Okkupiert der Mieter nach Beendigung des Mietverhältnisses die Mietsache, muss er eine Nutzungsentschädigung zahlen, die sich an der letzten Miete orientiert. Bereits 1960 hatte der BGH entschieden, dass eine Verschlechterung der Mietsache nach Beendigung des Mietverhältnisses für die Höhe der Nutzungsentschädigung irrelevant sei. Die Mietminderung sei eine kraft Gesetzes eintretende Änderung der Vertragspflicht. Da der Vertrag gerade nicht mehr besteht – keine Minderung. Dies war lange Zeit ratio decidendi, wurde jedoch in der jüngeren Vergangenheit angezweifelt. Der BGH sprach jetzt Klartext:

Das Nutzungsverhältnis sei zwar ein Schuldverhältnis, das sich nach den Regelungen des ursprünglichen Mietverhältnisses richte – aber es sei auf Abwicklung angelegt. Insbesondere erlösche die Pflicht des Vermieters, die Mietsache im vertragsgemäßen Zustand zu halten. Auch müsse der Mieter beispielsweise Schadensersatz für entgangene Miete leisten, was Druck auf den Mieter ausüben solle. Dies würde konterkariert, wenn der Mieter diesen Schadensersatz „mindern“ könnte. Zwar gäbe es Ausnahmen, die seien aber „dünn gesät“ und hier nicht einschlägig. Eine Instandhaltungspflicht des Vermieters – und konsequenterweise vermutlich auch ein Minderungsrecht des Mieters (?) – könne sich beispielsweise ergeben, wenn zwar das Mietverhältnis – auch rechtskräftig – beendet ist, aber Vollstreckungsschutzvorschriften (§§ 721, 765 a ZPO) dem Mieter die Weiterbenutzung der Mietsache gestatten. Allein die hohe Gefahr für Rechtsgüter des Mieters seien jedenfalls nicht ausreichend, er könne ja ausziehen.

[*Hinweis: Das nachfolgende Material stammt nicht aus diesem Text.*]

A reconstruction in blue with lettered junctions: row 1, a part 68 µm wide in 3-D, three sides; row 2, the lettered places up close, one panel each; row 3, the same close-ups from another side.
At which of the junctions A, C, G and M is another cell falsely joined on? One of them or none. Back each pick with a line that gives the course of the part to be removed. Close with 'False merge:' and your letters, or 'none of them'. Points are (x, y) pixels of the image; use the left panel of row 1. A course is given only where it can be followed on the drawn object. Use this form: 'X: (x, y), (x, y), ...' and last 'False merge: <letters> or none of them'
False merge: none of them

Zusammengefasst kann gesagt werden, auf eine Verschlechterung der Mietsache nach Beendigung des Mietverhältnisses kann sich der (ehemalige) Mieter im Prinzip nicht berufen. Er kann infolgedessen keine Minderung und auch keinen Schadensersatz geltend machen, da der Vermieter mangels Vertrag keine vertraglichen Pflichten verletzt (Instandhaltung).